Erlaubtes Streugut im Winter
Auch beim Streugut selbst ist in Deutschland einiges zu beachten. So ist klassisches Streusalz aufgrund seiner Schädlichkeit für Pflanzen und Tiere für den Privatgebrauch meist verboten. Umweltfreundliche Alternativen sind abstumpfende Mittel wie Splitt, Kies, Sand oder Lavagranulat.

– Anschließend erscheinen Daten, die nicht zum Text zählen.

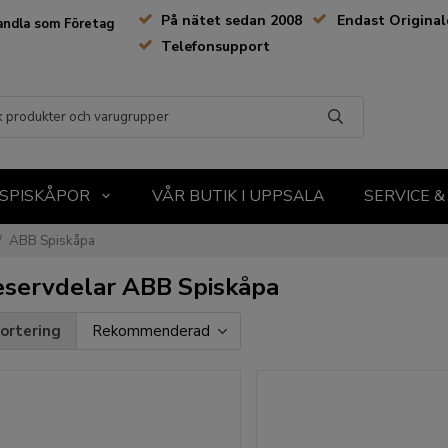
På nätet sedan 2008
Endast Original
andla som Företag
Telefonsupport
SPISKÅPOR
VÅR BUTIK I UPPSALA
SERVICE 
/
ABB Spiskåpa
servdelar ABB Spiskåpa
ortering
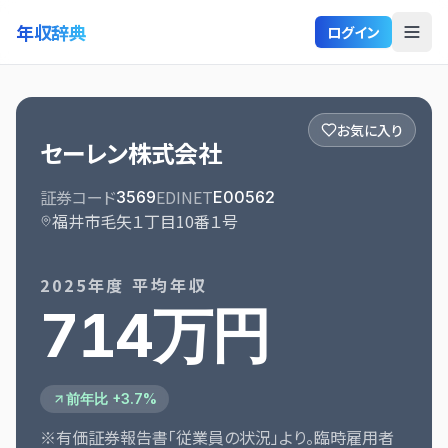
年収辞典
ログイン
お気に入り
セーレン株式会社
証券コード
EDINET
3569
E00562
福井市毛矢１丁目10番１号
2025
年度 平均年収
714万円
前年比 +3.7%
※有価証券報告書「従業員の状況」より。臨時雇用者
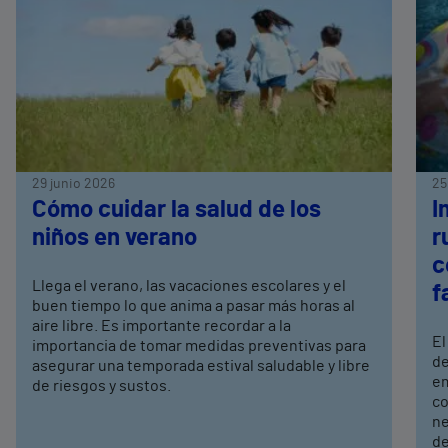
29 junio 2026
25
Cómo cuidar la salud de los
I
niños en verano
r
c
Llega el verano, las vacaciones escolares y el
f
buen tiempo lo que anima a pasar más horas al
aire libre. Es importante recordar a la
El
importancia de tomar medidas preventivas para
de
asegurar una temporada estival saludable y libre
em
de riesgos y sustos.
co
ne
de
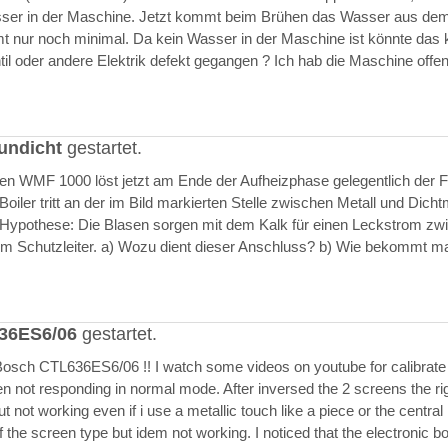
asser in der Maschine. Jetzt kommt beim Brühen das Wasser aus de
 nur noch minimal. Da kein Wasser in der Maschine ist könnte das k
il oder andere Elektrik defekt gegangen ? Ich hab die Maschine offen
undicht
gestartet.
ften WMF 1000 löst jetzt am Ende der Aufheizphase gelegentlich der F
iler tritt an der im Bild markierten Stelle zwischen Metall und Dich
 Hypothese: Die Blasen sorgen mit dem Kalk für einen Leckstrom zw
m Schutzleiter. a) Wozu dient dieser Anschluss? b) Wie bekommt m
636ES6/06
gestartet.
Bosch CTL636ES6/06 !! I watch some videos on youtube for calibrate
en not responding in normal mode. After inversed the 2 screens the ri
but not working even if i use a metallic touch like a piece or the central r
 the screen type but idem not working. I noticed that the electronic b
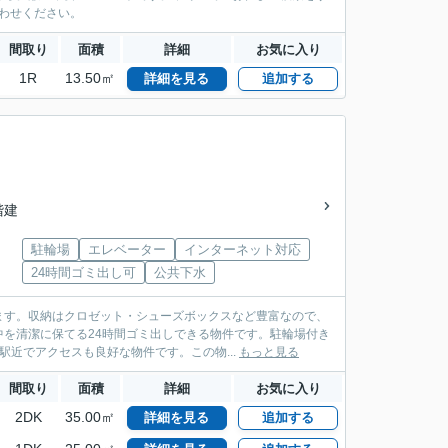
合わせください。
間取り
面積
詳細
お気に入り
1R
13.50㎡
詳細を見る
追加する
5階建
駐輪場
エレベーター
インターネット対応
24時間ゴミ出し可
公共下水
ます。収納はクロゼット・シューズボックスなど豊富なので、
を清潔に保てる24時間ゴミ出しできる物件です。駐輪場付き
近でアクセスも良好な物件です。この物...
もっと見る
間取り
面積
詳細
お気に入り
2DK
35.00㎡
詳細を見る
追加する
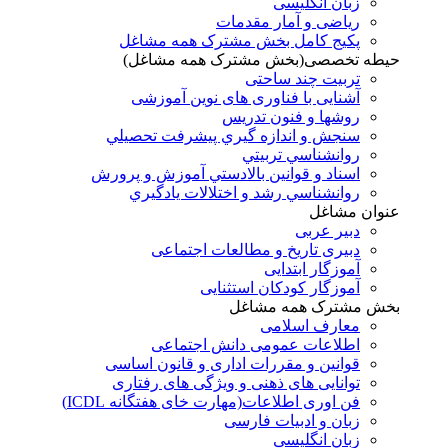
زبان انگلیسی
ریاضی و آمار مقدمات
پکیج کامل بخش مشترک همه مشاغل
حیطه تخصصی(بخش مشترک همه مشاغل)
تربیت چند ساحتی
آشنایی با فناوری های نوین آموزشی
روشها و فنون تدريس
سنجش و اندازه گيري پيشرفت تحصيلي
روانشناسي تربيتي
اسناد و قوانين بالادستي آموزش و پرورش
روانشناسي رشد و اختلالات يادگيري
عنوان مشاغل
دبير عربی
دبیری تاریخ و مطالعات اجتماعی
آموزگار ابتدایی
آموزگار کودکان استثنایی
بخش مشترک همه مشاغل
معارف اسلامی
اطلاعات عمومی دانش اجتماعی
قوانین و مقررات اداری و قانون اساسی
توانایی های ذهنی و ویژگی های رفتاری
فن اوری اطلاعات(مهارت خای هفتگانه ICDL)
زبان و ادبیات فارسی
زبان انگلیسی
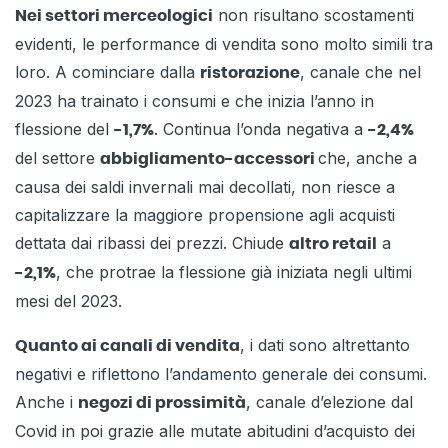
non risultano scostamenti
Nei settori merceologici
evidenti, le performance di vendita sono molto simili tra
loro. A cominciare dalla
, canale che nel
ristorazione
2023 ha trainato i consumi e che inizia l’anno in
flessione del
. Continua l’onda negativa a
-1,7%
-2,4%
del settore
che, anche a
abbigliamento-accessori
causa dei saldi invernali mai decollati, non riesce a
capitalizzare la maggiore propensione agli acquisti
dettata dai ribassi dei prezzi. Chiude
a
altro retail
, che protrae la flessione già iniziata negli ultimi
-2,1%
mesi del 2023.
, i dati sono altrettanto
Quanto ai canali di vendita
negativi e riflettono l’andamento generale dei consumi.
Anche i
, canale d’elezione dal
negozi di prossimità
Covid in poi grazie alle mutate abitudini d’acquisto dei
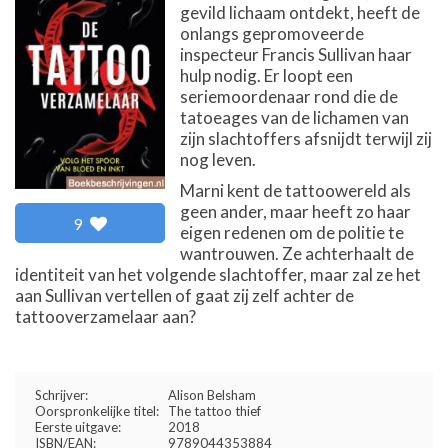
gevild lichaam ontdekt, heeft de
onlangs gepromoveerde
inspecteur Francis Sullivan haar
hulp nodig. Er loopt een
seriemoordenaar rond die de
tatoeages van de lichamen van
zijn slachtoffers afsnijdt terwijl zij
nog leven.
Marni kent de tattoowereld als
geen ander, maar heeft zo haar
9
eigen redenen om de politie te
wantrouwen. Ze achterhaalt de
identiteit van het volgende slachtoffer, maar zal ze het
aan Sullivan vertellen of gaat zij zelf achter de
tattooverzamelaar aan?
Schrijver:
Alison Belsham
Oorspronkelijke titel:
The tattoo thief
Eerste uitgave:
2018
ISBN/EAN:
9789044353884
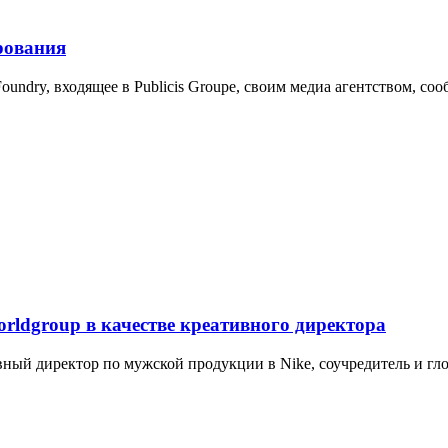
рования
oundry, входящее в Publicis Groupe, своим медиа агентством, с
ldgroup в качестве креативного директора
ный директор по мужской продукции в Nike, соучредитель и глоб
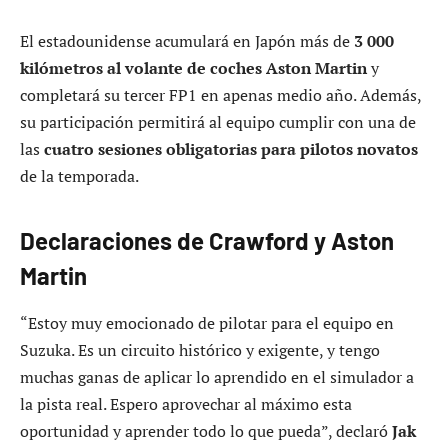
El estadounidense acumulará en Japón más de
3 000
kilómetros al volante de coches Aston Martin
y
completará su tercer FP1 en apenas medio año. Además,
su participación permitirá al equipo cumplir con una de
las
cuatro sesiones obligatorias para pilotos novatos
de la temporada.
Declaraciones de Crawford y Aston
Martin
“Estoy muy emocionado de pilotar para el equipo en
Suzuka. Es un circuito histórico y exigente, y tengo
muchas ganas de aplicar lo aprendido en el simulador a
la pista real. Espero aprovechar al máximo esta
oportunidad y aprender todo lo que pueda”, declaró
Jak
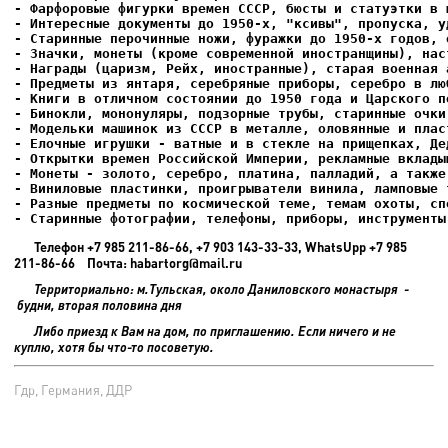
- Фарфоровые фигурки времен СССР, бюсты и статуэтки в м
- Интересные документы до 1950-х, "ксивы", пропуска, уд
- Елочные игрушки - ватные и в стекле на прищепках, Де
- Старинные фотографии, телефоны, приборы, инструменты
Телефон +7 985 211-86-66, +7 903 143-33-33, WhatsUpp +7 985
211-86-66 Почта: habartorg@mail.ru
Территориально: м.Тульская, около Даниловского монастыря -
будни, вторая половина дня
Либо приезд к Вам на дом, по приглашению. Если ничего и не
куплю, хотя бы что-то посоветую.
Гдр, Германия, ДДР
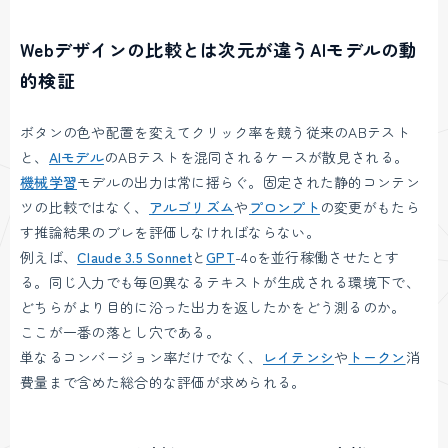
Webデザインの比較とは次元が違うAIモデルの動
的検証
ボタンの色や配置を変えてクリック率を競う従来のABテスト
と、
AIモデル
のABテストを混同されるケースが散見される。
機械学習
モデルの出力は常に揺らぐ。固定された静的コンテン
ツの比較ではなく、
アルゴリズム
や
プロンプト
の変更がもたら
す推論結果のブレを評価しなければならない。
例えば、
Claude 3.5 Sonnet
と
GPT
-4oを並行稼働させたとす
る。同じ入力でも毎回異なるテキストが生成される環境下で、
どちらがより目的に沿った出力を返したかをどう測るのか。
ここが一番の落とし穴である。
単なるコンバージョン率だけでなく、
レイテンシ
や
トークン
消
費量まで含めた総合的な評価が求められる。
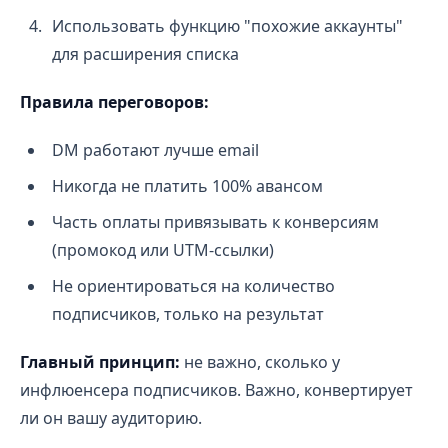
Использовать функцию "похожие аккаунты"
для расширения списка
Правила переговоров:
DM работают лучше email
Никогда не платить 100% авансом
Часть оплаты привязывать к конверсиям
(промокод или UTM-ссылки)
Не ориентироваться на количество
подписчиков, только на результат
Главный принцип:
не важно, сколько у
инфлюенсера подписчиков. Важно, конвертирует
ли он вашу аудиторию.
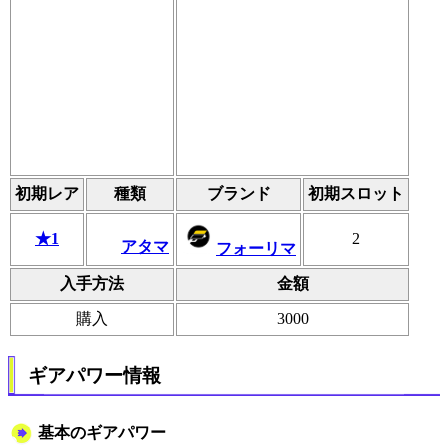
初期レア
種類
ブランド
初期スロット
★1
2
アタマ
フォーリマ
入手方法
金額
購入
3000
ギアパワー情報
基本のギアパワー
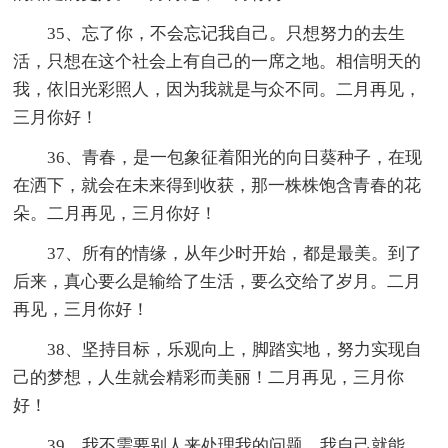
35、忘了你，不会忘记我自己。只想努力的去生
活，只想在这个社会上有自己的一席之地。相信明天的
我，依旧光彩照人，因为我就是与众不同。二月再见，
三月你好！
36、青春，是一包象征着阳光的向日葵种子，在现
在洒下，就会在未来得到收获，那一株株饱含青春的花
朵。二月再见，三月你好！
37、所有的情缘，从年少时开始，都是最美。到了
后来，真心要么是输给了生活，要么交给了岁月。二月
再见，三月你好！
38、坚持目标，乐观向上，脚踏实地，努力实现自
己的梦想，人生就会精彩而美丽！二月再见，三月你
好！
39、我不需要别人来处理我的问题，我自己就能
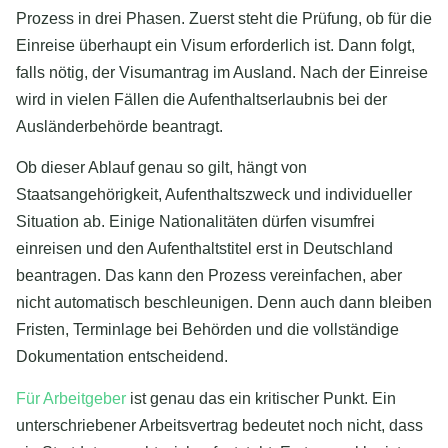
Prozess in drei Phasen. Zuerst steht die Prüfung, ob für die
Einreise überhaupt ein Visum erforderlich ist. Dann folgt,
falls nötig, der Visumantrag im Ausland. Nach der Einreise
wird in vielen Fällen die Aufenthaltserlaubnis bei der
Ausländerbehörde beantragt.
Ob dieser Ablauf genau so gilt, hängt von
Staatsangehörigkeit, Aufenthaltszweck und individueller
Situation ab. Einige Nationalitäten dürfen visumfrei
einreisen und den Aufenthaltstitel erst in Deutschland
beantragen. Das kann den Prozess vereinfachen, aber
nicht automatisch beschleunigen. Denn auch dann bleiben
Fristen, Terminlage bei Behörden und die vollständige
Dokumentation entscheidend.
Für Arbeitgeber
ist genau das ein kritischer Punkt. Ein
unterschriebener Arbeitsvertrag bedeutet noch nicht, dass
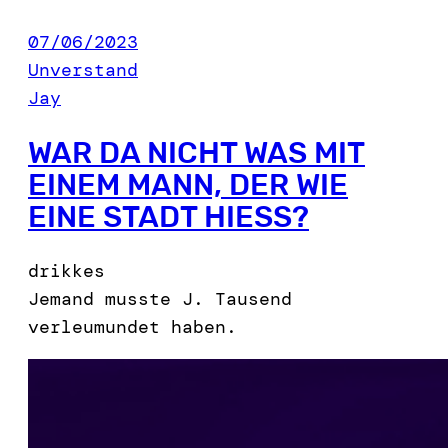
07/06/2023
Unverstand
Jay
WAR DA NICHT WAS MIT
EINEM MANN, DER WIE
EINE STADT HIESS?
drikkes
Jemand musste J. Tausend
verleumundet haben.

Diese erhöhen den Halt auf vereisten Flächen und lassen sich in den meisten Fällen nach dem Winter zusammenfegen und wiederverwenden.
Ausnahmen gelten für Ältere und Kranke
Generell gilt, dass Personen, die wegen Krankheit oder Abwesenheit ihrer Räumpflicht nicht nachkommen können, für eine Vertretung sorgen müssen. „Bei Senioren sieht die Sache jedoch anders aus. Hier gilt in der Regel, dass sie keinen Winterdienst leisten müssen, wenn es ihnen aus altersbedingten Gründen unmöglich ist“ so die Juristin. Und bei gesundheitlich beeinträchtigten Personen spielt vor allem eine Rolle, ob ihnen zuzumuten ist, selbst für einen Ersatz zu sorgen. In der Regel wird erwartet, dass sie dies zumindest versuchen. Dabei spielen auch die Finanzen eines Mieters, also ob er oder sie es sich leisten kann, einen externen Winterdienst zu beauftragen, eine Rolle. Für Mieter empfiehlt es sich, eine solche Befreiung von der Räum- und Streupflicht schriftlich mit dem Vermieter festzuhalten, um hier im Falle das Falles nicht doch in Regress zu geraten.